Problem requirements:
Copy each line of the following data that contains "lines".

(Information shown begins)

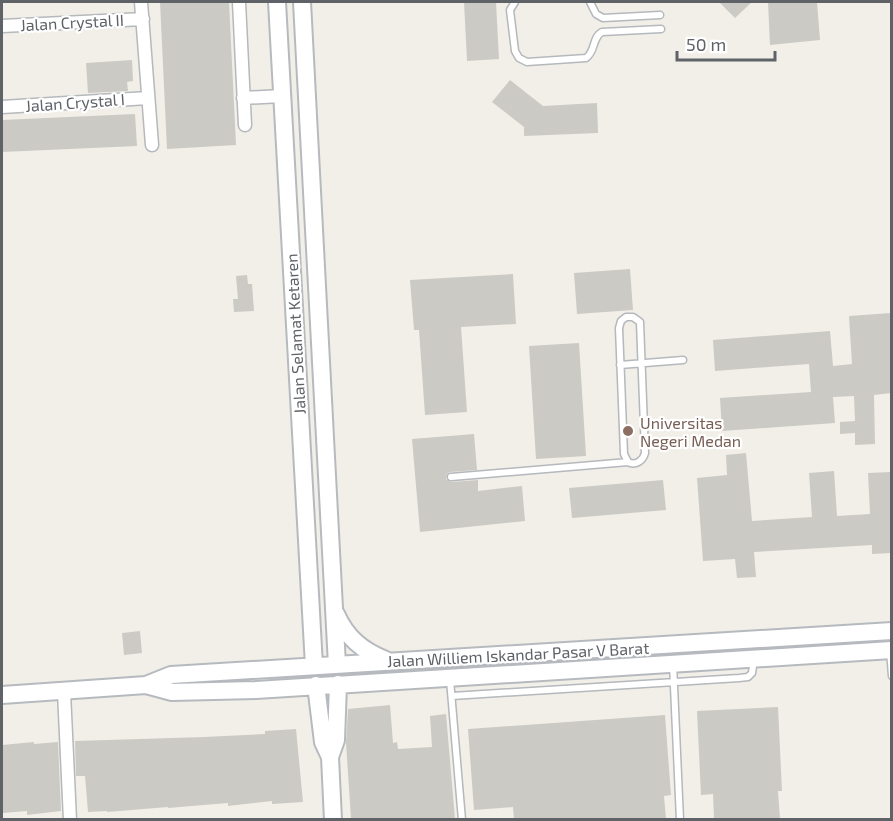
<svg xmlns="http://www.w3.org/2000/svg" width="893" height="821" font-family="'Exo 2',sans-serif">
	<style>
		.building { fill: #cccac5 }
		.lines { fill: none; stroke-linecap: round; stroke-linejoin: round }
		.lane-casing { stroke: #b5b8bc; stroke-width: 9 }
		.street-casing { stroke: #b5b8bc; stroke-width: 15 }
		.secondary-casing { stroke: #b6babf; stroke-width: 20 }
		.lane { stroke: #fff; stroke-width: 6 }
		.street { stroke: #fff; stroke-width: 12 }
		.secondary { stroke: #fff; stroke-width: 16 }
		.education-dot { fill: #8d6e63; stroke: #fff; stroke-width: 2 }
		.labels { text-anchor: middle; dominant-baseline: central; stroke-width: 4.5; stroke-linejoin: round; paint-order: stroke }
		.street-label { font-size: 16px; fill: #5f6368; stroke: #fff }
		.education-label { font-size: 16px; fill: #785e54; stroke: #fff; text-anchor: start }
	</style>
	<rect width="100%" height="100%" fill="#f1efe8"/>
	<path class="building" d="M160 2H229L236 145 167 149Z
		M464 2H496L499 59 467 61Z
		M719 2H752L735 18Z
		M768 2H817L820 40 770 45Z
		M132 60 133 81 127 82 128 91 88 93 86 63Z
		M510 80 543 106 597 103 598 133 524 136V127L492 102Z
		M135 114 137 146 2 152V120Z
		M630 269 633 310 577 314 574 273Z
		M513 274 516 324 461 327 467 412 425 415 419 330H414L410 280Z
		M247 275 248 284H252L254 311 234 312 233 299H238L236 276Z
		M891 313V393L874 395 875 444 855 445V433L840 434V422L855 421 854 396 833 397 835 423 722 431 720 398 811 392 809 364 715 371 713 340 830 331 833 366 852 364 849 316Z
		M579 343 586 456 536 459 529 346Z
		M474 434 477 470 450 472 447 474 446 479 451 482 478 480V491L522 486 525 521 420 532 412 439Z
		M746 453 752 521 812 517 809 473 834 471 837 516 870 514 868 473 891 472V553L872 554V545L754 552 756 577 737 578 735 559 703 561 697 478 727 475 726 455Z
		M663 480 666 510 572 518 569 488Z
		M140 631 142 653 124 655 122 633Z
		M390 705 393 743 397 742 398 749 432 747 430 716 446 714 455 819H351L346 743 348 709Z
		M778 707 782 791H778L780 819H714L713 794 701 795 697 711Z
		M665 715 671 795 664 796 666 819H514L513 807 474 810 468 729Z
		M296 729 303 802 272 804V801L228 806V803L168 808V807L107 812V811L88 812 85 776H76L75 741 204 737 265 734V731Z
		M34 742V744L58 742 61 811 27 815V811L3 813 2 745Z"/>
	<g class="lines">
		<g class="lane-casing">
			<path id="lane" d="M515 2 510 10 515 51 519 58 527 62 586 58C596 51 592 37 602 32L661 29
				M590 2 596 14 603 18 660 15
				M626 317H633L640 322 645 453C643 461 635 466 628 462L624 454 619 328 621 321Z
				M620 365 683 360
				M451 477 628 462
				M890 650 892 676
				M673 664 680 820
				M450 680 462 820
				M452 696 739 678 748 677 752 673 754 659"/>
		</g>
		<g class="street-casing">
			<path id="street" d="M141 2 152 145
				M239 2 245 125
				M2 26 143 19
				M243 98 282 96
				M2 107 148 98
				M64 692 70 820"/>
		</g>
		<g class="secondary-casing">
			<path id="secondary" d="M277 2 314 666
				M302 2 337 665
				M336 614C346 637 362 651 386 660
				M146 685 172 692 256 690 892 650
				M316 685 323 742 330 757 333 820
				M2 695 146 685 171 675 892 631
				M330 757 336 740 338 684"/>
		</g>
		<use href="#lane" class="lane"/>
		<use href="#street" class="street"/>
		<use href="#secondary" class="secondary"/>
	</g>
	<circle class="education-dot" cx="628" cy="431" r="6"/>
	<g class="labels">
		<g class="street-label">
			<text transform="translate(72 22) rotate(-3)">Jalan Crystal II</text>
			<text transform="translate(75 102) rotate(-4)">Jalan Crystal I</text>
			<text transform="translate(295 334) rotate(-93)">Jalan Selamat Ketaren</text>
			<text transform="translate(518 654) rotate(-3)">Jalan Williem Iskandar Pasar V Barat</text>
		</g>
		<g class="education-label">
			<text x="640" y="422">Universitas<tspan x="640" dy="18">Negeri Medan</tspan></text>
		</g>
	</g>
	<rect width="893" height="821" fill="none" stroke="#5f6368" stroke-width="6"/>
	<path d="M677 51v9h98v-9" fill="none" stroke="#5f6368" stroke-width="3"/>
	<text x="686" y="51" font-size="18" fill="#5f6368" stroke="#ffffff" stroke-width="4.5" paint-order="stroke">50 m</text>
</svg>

(Information shown ends)

Response to this exercise:
		.lines { fill: none; stroke-linecap: round; stroke-linejoin: round }
	<g class="lines">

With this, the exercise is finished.